Sandy football shakes ‘little brother’ mindset, smothers rival Barlow 28-13

Published 10:45 pm Friday, September 27, 2024

Sandy senior Nick Harrell pulls down the Barlow runner. 

Two interceptions; four sacks; just shy of 200 yards rushing and four touchdowns for your star senior running back.

That is how you not only win, but dominate the latest installment of a football rivalry.

Sandy versus Barlow is always special. But after a 28-13 smothering a Friday night, Sept. 27, in a game that wasn’t as close as that final scoreline implies, only the Pioneers are celebrating.

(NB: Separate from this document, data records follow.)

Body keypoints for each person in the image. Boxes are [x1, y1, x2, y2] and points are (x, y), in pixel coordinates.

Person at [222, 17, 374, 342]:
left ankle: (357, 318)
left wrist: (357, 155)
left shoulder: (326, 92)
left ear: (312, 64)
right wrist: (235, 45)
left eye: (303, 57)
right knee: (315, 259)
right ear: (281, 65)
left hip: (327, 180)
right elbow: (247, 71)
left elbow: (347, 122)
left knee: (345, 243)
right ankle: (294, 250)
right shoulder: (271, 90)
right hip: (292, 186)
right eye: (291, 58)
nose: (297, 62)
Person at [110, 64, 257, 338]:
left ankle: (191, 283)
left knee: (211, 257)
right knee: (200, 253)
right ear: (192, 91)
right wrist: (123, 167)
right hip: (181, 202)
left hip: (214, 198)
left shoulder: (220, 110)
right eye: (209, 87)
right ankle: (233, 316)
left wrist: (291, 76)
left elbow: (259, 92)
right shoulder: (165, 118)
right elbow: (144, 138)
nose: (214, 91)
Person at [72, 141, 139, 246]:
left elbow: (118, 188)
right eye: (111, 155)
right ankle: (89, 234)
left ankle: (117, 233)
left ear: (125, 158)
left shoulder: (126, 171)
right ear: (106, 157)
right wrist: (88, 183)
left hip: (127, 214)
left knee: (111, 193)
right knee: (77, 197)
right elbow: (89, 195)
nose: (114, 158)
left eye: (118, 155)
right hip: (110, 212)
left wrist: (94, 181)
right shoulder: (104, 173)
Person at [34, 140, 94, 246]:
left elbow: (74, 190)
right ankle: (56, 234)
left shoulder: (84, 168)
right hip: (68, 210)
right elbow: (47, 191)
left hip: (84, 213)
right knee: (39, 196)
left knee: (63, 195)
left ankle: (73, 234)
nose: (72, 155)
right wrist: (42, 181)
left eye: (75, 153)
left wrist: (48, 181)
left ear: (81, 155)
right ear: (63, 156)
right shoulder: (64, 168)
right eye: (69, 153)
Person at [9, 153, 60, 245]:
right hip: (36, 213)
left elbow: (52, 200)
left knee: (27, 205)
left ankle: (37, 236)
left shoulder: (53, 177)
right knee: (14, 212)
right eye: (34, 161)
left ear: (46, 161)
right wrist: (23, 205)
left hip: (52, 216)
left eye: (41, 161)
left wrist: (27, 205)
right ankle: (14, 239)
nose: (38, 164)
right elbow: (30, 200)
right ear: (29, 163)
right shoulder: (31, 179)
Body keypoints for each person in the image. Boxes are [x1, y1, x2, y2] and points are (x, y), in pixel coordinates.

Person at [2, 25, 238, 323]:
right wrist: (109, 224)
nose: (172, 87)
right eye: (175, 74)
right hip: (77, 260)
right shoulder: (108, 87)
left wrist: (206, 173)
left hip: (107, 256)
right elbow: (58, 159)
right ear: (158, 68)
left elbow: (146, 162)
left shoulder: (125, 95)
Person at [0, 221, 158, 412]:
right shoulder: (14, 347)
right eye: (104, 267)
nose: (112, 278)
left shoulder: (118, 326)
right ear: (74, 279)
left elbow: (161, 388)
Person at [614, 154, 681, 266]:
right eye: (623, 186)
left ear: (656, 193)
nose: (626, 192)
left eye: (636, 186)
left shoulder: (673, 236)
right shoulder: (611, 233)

“Look down at your chests, it says, ‘Sandy,’ this is your field,” Coach Josh Dill roared to his team after the win. “I’m so proud of you guys, you stayed focused and locked in.”

“I love all you guys, great job tonight,” said senior defensive end Jared Scott.

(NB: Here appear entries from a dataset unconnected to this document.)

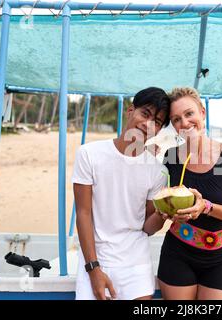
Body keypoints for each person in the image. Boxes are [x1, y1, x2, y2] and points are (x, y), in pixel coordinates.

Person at [144, 87, 222, 300]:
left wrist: (206, 207)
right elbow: (164, 201)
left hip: (219, 257)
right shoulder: (171, 157)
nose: (184, 123)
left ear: (202, 112)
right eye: (176, 119)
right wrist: (165, 211)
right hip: (178, 252)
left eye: (189, 114)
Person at [72, 87, 170, 300]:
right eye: (145, 114)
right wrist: (93, 268)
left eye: (157, 122)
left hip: (136, 259)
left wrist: (163, 215)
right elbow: (83, 213)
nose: (147, 124)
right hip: (96, 256)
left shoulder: (158, 171)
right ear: (130, 111)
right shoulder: (89, 154)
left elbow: (146, 227)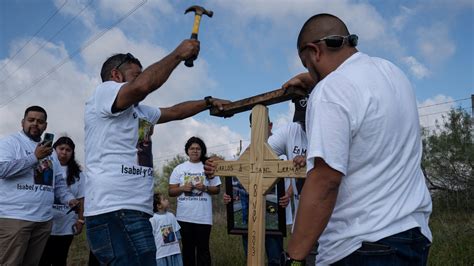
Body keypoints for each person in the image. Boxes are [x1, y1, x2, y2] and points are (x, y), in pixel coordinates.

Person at [282, 13, 432, 265]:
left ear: (314, 51)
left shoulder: (330, 91)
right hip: (413, 237)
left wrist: (295, 258)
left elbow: (325, 180)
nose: (309, 71)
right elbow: (351, 85)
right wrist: (312, 77)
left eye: (307, 63)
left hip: (359, 246)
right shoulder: (392, 72)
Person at [84, 39, 229, 265]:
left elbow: (174, 111)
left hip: (135, 211)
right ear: (116, 75)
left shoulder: (140, 111)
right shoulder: (103, 92)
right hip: (114, 209)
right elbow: (143, 86)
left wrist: (208, 102)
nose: (141, 78)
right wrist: (178, 54)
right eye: (136, 74)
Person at [217, 110, 308, 265]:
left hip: (275, 215)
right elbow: (236, 178)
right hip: (251, 215)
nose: (257, 129)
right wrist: (230, 197)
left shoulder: (283, 147)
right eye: (254, 126)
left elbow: (294, 175)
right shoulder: (248, 153)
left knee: (275, 258)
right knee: (251, 256)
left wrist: (288, 194)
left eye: (261, 125)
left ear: (270, 125)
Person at [0, 106, 79, 266]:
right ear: (23, 122)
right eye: (31, 120)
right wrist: (35, 157)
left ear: (45, 126)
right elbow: (3, 169)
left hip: (43, 220)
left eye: (40, 121)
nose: (35, 124)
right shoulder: (11, 142)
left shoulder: (51, 152)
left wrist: (70, 199)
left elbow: (58, 184)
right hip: (15, 218)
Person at [168, 137, 221, 266]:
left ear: (202, 151)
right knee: (187, 251)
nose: (195, 151)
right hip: (184, 217)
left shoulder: (208, 167)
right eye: (192, 148)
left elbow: (217, 189)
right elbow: (171, 191)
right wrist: (182, 188)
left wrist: (206, 188)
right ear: (187, 151)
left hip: (203, 218)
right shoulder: (179, 168)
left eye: (198, 148)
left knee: (203, 252)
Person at [39, 136, 85, 266]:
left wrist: (80, 220)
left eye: (68, 150)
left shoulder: (79, 175)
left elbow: (82, 198)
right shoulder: (44, 167)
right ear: (54, 150)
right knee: (42, 259)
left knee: (60, 258)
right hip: (45, 222)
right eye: (61, 148)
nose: (64, 152)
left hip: (66, 225)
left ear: (72, 153)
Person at [149, 192, 183, 266]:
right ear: (159, 205)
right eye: (164, 199)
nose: (167, 200)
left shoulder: (171, 216)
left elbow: (177, 233)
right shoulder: (153, 219)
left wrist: (179, 247)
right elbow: (151, 237)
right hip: (161, 255)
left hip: (174, 253)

For Barlow (0-4, 0-2 League), junior quarterback Daniel Nelson threw for 160 yards and a TD; sophomore tight end Drew Miller had 2 catches for 107 yards and a TD; and junior running back Caleb Meyer rushed for 70 yards.

For Sandy (2-2, 1-1 League), senior running back Mataio Olomua was electric with 193 yards rushing and 4 TDs; while junior running back Caden McMahon added 63 yards rushing.

“That is what happens when you bring energy and bring that swagger,” Olomua said.

Olomua is a shifty, dancing running back that seems to squirm and claw his way through the tiniest gaps opened by his offensive line.

“They knew we were going to run the ball every play, and they couldn’t stop it,” Coach Dill said. “That is everything for us, our big guys up front and Mataio is just on a different level right now running the ball.”

When it is all clicking, you get something like the magical Pioneers drive in the second quarter that the team will be hanging its hats on for a long time. It was a 6-play, 80-yard scoring drive in which Olomua ran for every play.

“It is absolutely incredible,” Dill said. “He has earned it. He is the guy who is the first in the weight room, never misses practice, and this is the result of four years of hard work.”

Defensively the Pioneers rebounded after giving up a homerun play to the visitors — McMahon and sophomore corner Gio Ruiz-Perez snagged interceptions, and senior defensive lineman Nick Harrell twice enveloped Nelson for the sack.

“Barlow has a pretty balanced attack, so we had to focus on our defensive back play, be in position and do our job,” Dill said.

On the other side of the ball the Bruins also reaped plenty of turnovers. They had four: an interception by Meyer, an interception and fumble recovery by senior linebacker Kellen Collins, and a 50-yard fumble scoop-and-score by senior defensive back Carson Ryder late in the fourth quarter that cut into the lead and kept things from ending too lopsided.

“It was a little ugly down the stretch, turned the ball over a few times, but we just played so physical,” Dill said.

There is no love lost between the schools, especially with echoes of last year, when Barlow pulled an upset stunner on Sandy’s field, throwing the Pioneers seeding out of whack and sending them on a difficult, distant first round loss. The Bruins, meanwhile, danced their way deep into the now-rebranded Columbia Cup.

“We talked about how we built this game up bigger than it is in years past, and for them it’s just been another game, which has been their recipe,” Dill said. “We got too emotional. For us it was about the faceless opponent and doing our job.”

But with the latest win the rivalry is all even at two wins apiece in the last four meetings. And with the victory secured, Sandy can breathe that sigh of relief and celebrate.

“Now it feels so good to win, that is the rival and we have been the little brother for so long,” Dill said.